I study the object in my hand as if it’s the first time I’ve seen one. The white plastic frame surrounding the reflective surface is cheaply made. I wonder if they have a stash of these in case people throw them after they see themselves for the first time.
“Go ahead,” he prods.
My hand shakes as I slowly raise the mirror. Once I commit to looking, I can’t take it back or pretend I didn’t. I draw a long, calming breath into my lungs. A horrified gasp slips from my lips when I see my reflection.
At least, I think it’s me.
I don’t recognize the young woman staring back. The long, brown hair is familiar, but the haunted look in the gray irises and the purple smudges beneath them are new. But the real star of this nightmare is the fresh scar that starts an inch away from my eye and ends four inches below. It’s even worse than I imagined.
The mirror slips from my numb fingers, crashing to the floor and shattering into tiny, jagged pieces.
“I’m so sorry,” I say, covering my mouth.
Dr. Alcott pats my arm while the nurse jumps in to clean up the mess. “It’s all right. I know it’s shocking to see, but I promise it will improve. Eventually, you’ll barely be able to notice it.”
Every inch of me is numb. Is this what being in shock is like?
“You’re all set, Gwen. I don’t need to see you again unless you have a concern about how it’s healing.”
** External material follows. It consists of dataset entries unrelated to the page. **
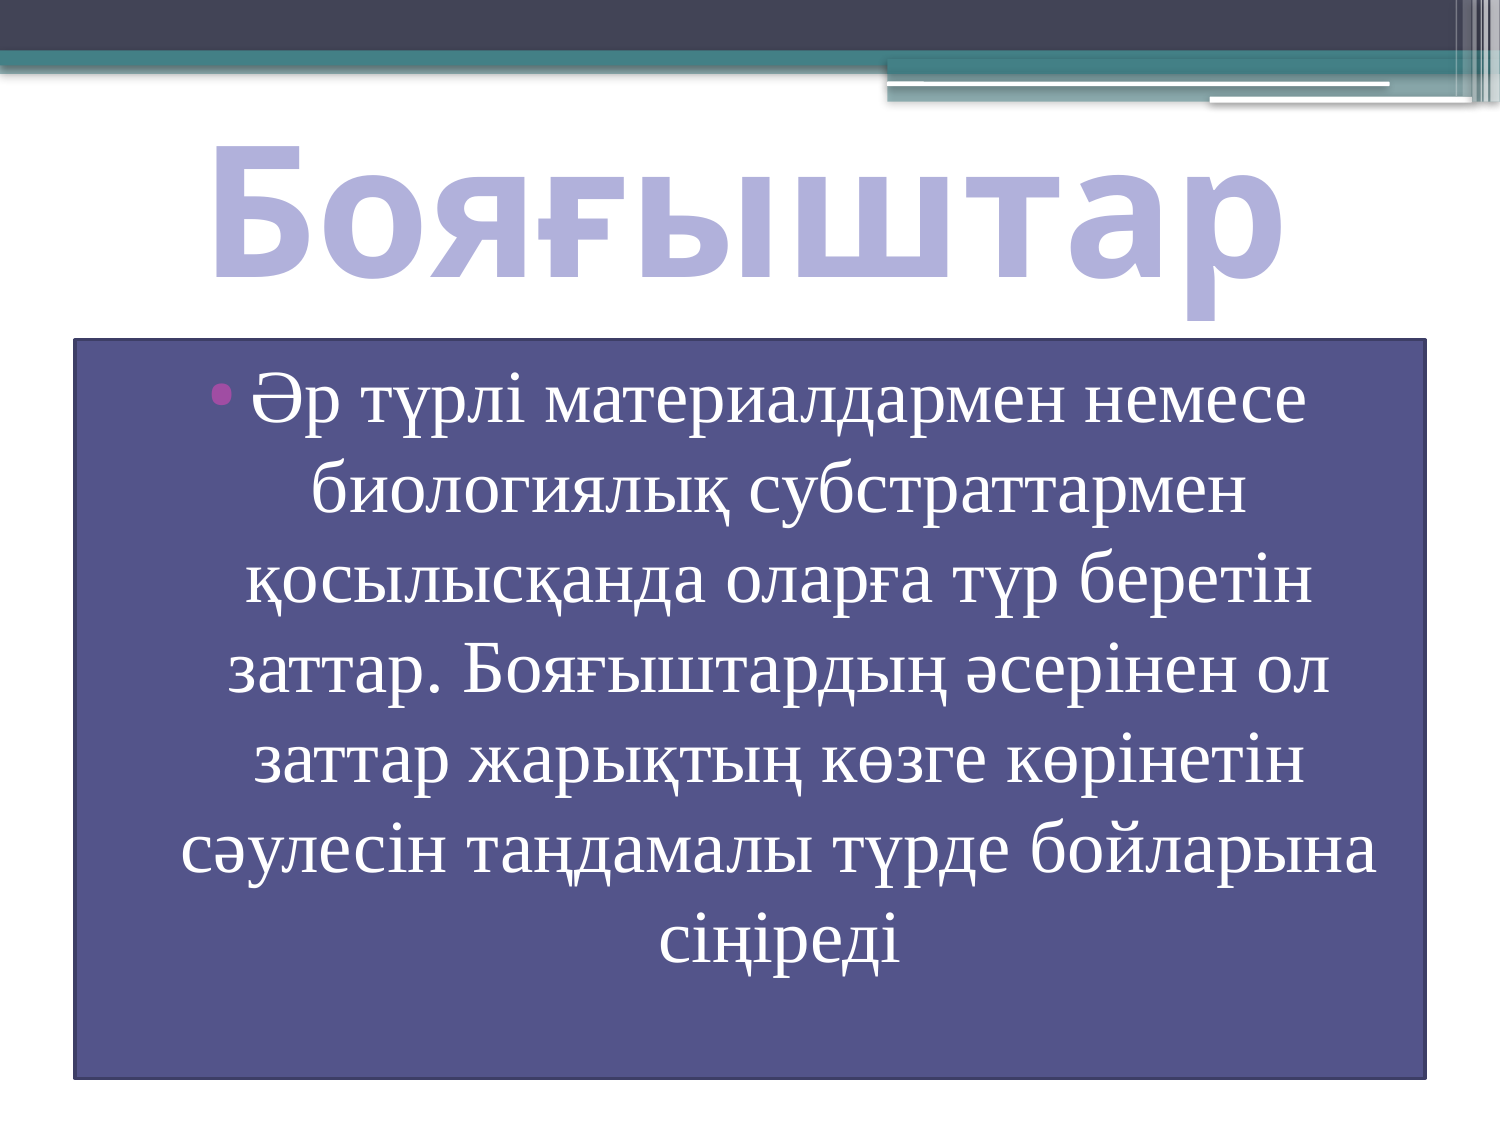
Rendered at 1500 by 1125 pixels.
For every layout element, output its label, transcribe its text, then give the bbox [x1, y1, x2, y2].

list Әр түрлі материалдармен немесе биологиялық субстраттармен қосылысқанда оларға түр беретін заттар. Бояғыштардың әсерінен ол заттар жарықтың көзге көрінетін сәулесін таңдамалы түрде бойларына сіңіреді [73, 338, 1427, 1080]
title Бояғыштар [70, 117, 1421, 293]
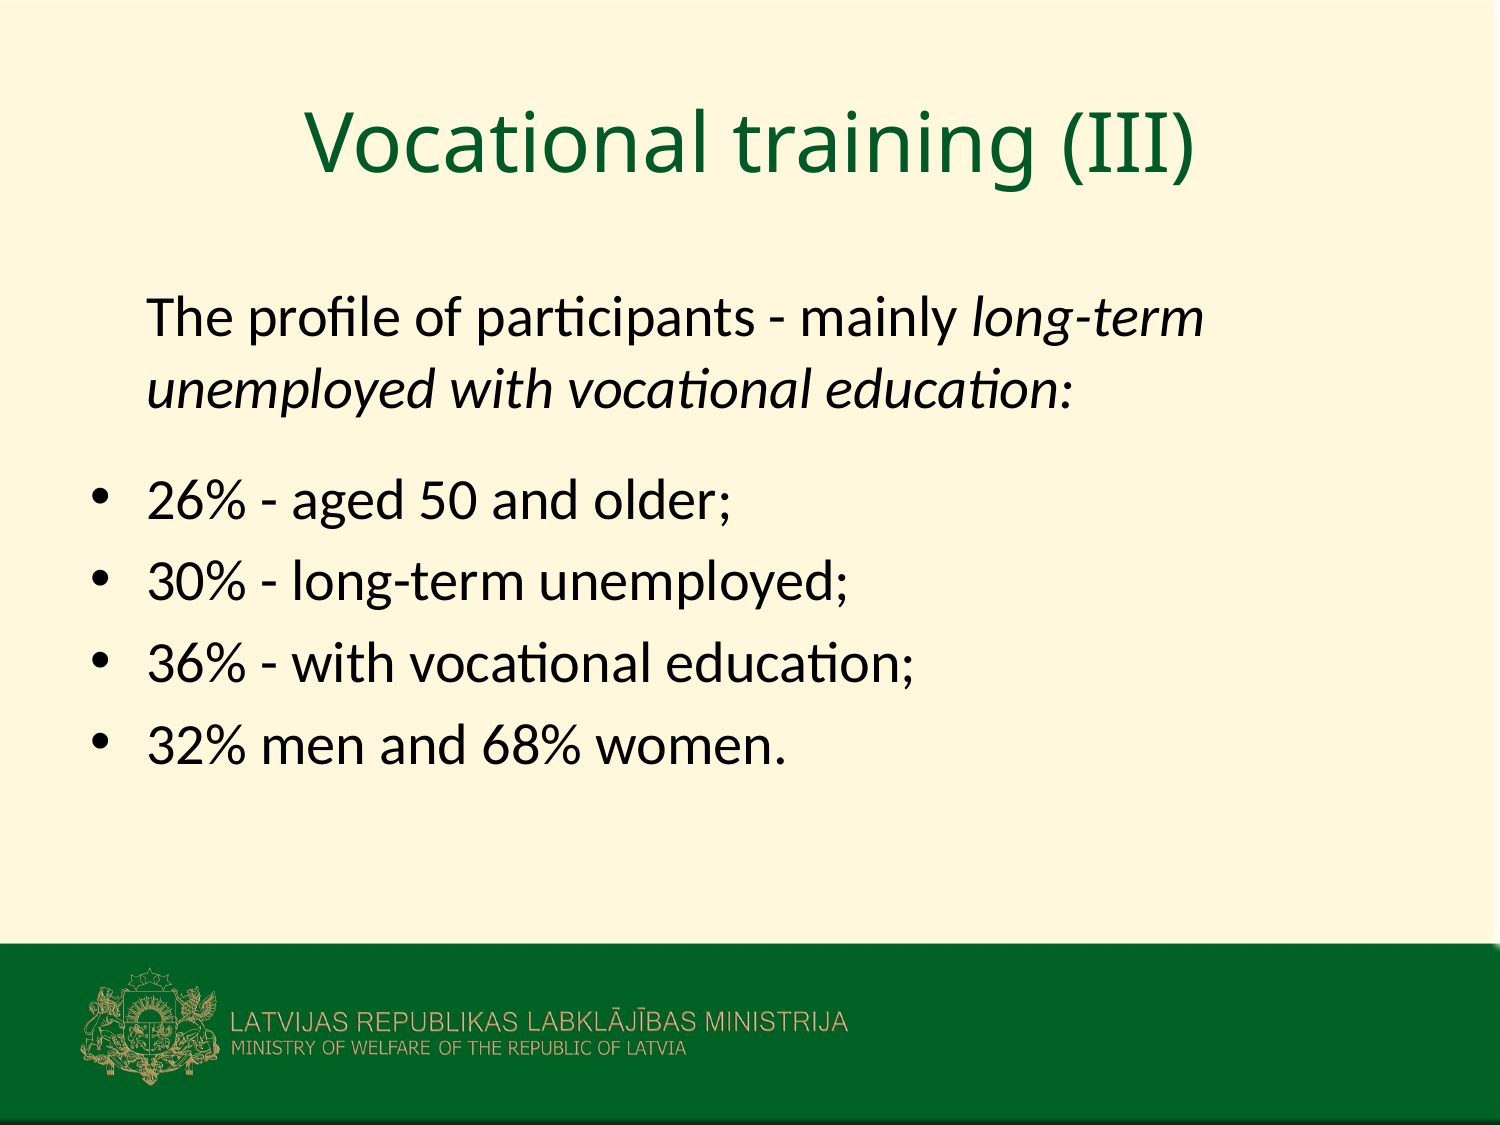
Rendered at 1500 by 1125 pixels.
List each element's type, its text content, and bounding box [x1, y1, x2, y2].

list The profile of participants - mainly long-term unemployed with vocational education: 26% - aged 50 and older; 30% - long-term unemployed; 36% - with vocational education; 32% men and 68% women. [74, 262, 1426, 1006]
picture [0, 0, 1500, 1125]
title Vocational training (III) [74, 44, 1426, 233]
“Thank you,” I murmur as I gingerly slide from the table to my feet. My legs are unsteady beneath me as I leave the exam room and head out to the waiting room, where my mom is waiting for me. Before I round the corner, I draw my hair over my cheek and make a beeline for the exit. My mom catches up with me in the parking lot.
“Gwen, what’s wrong?” she asks.
She can’t possibly be this clueless.
“What do you think is wrong, Mom? Could it be that I have a four-inch scar on my fucking face?”
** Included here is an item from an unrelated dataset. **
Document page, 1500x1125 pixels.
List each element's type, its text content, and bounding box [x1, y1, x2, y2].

“I’m sorry, honey. That was a dumb question.”
And now, I feel bad for snapping at her.
“I’m sorry. I don’t want to take my anger out on you.”
“You can do whatever you need to in order to feel better,” she says, drawing me into her arms. I lay my head on her shoulder for a few seconds before drawing back. “Can I see how it looks?” she asks.
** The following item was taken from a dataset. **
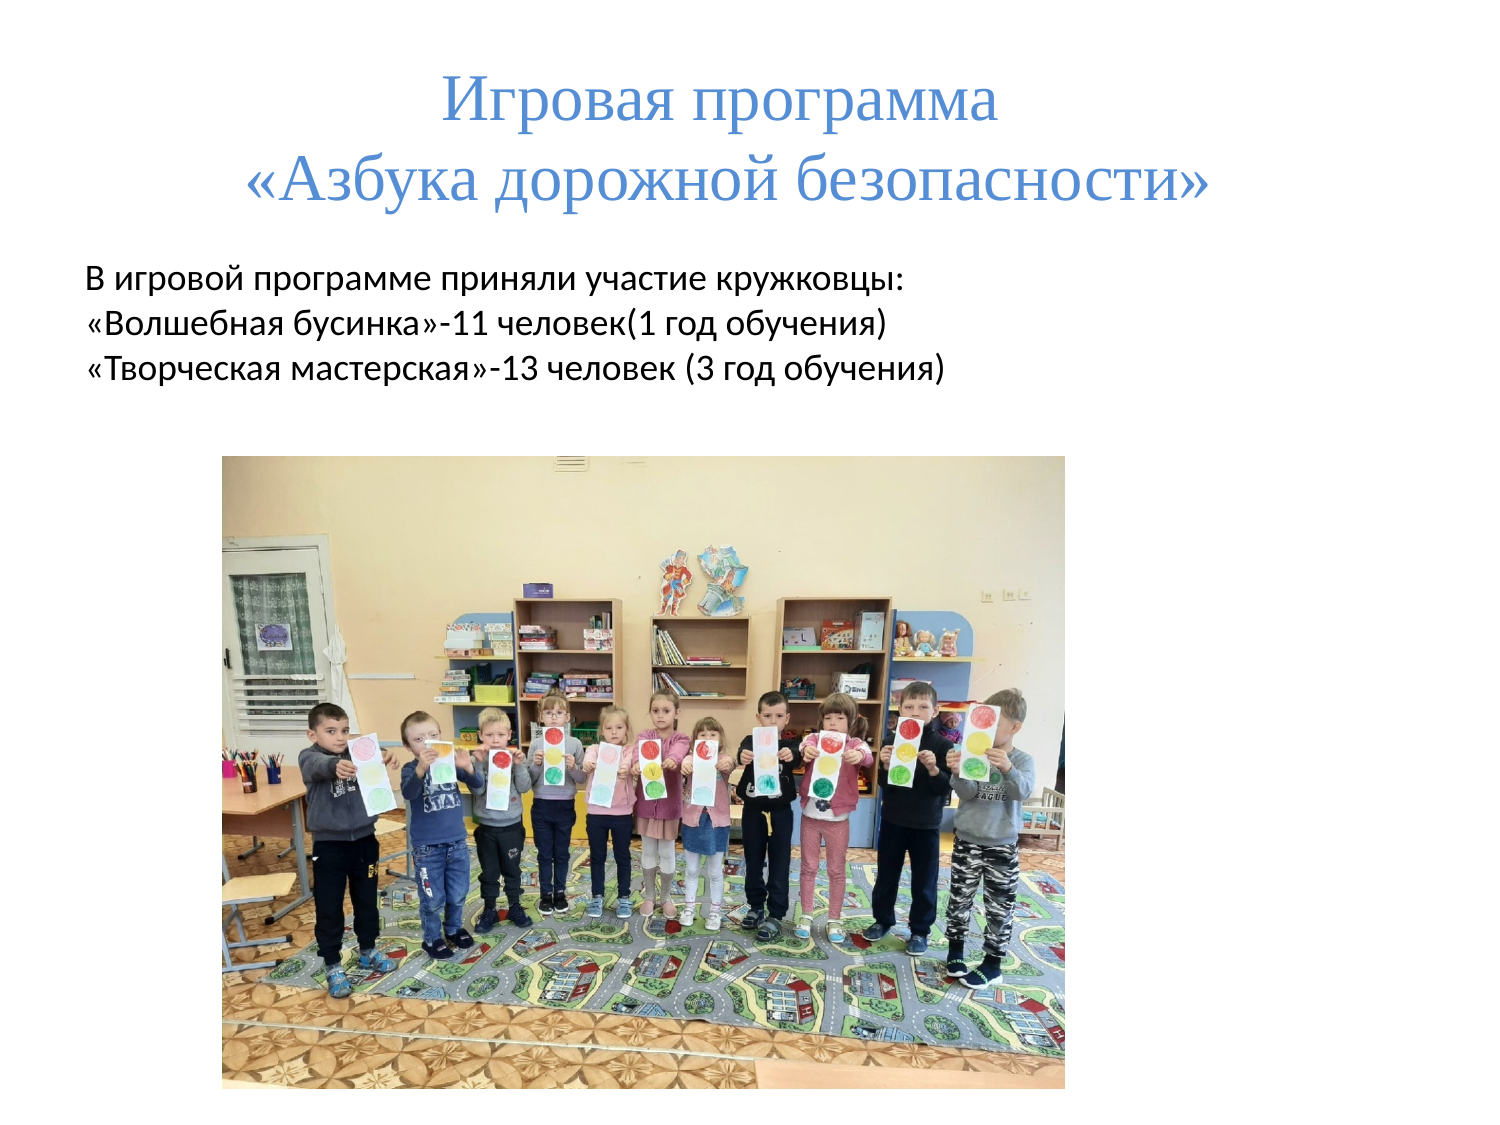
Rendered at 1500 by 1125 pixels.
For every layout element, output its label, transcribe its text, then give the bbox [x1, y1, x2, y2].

Nodding, I tuck my hair behind my ear, giving her a clear view.
Her eyes open wide before she composes her features and gives me what’s meant to be a conciliatory smile. “It’s not as large as I thought it would be,” she says, trying to reassure me, but her initial reaction was more truthful than her words could ever be.
I walk to the passenger side of her vehicle and droll to myself, “Yeah, it’s barely a scratch.”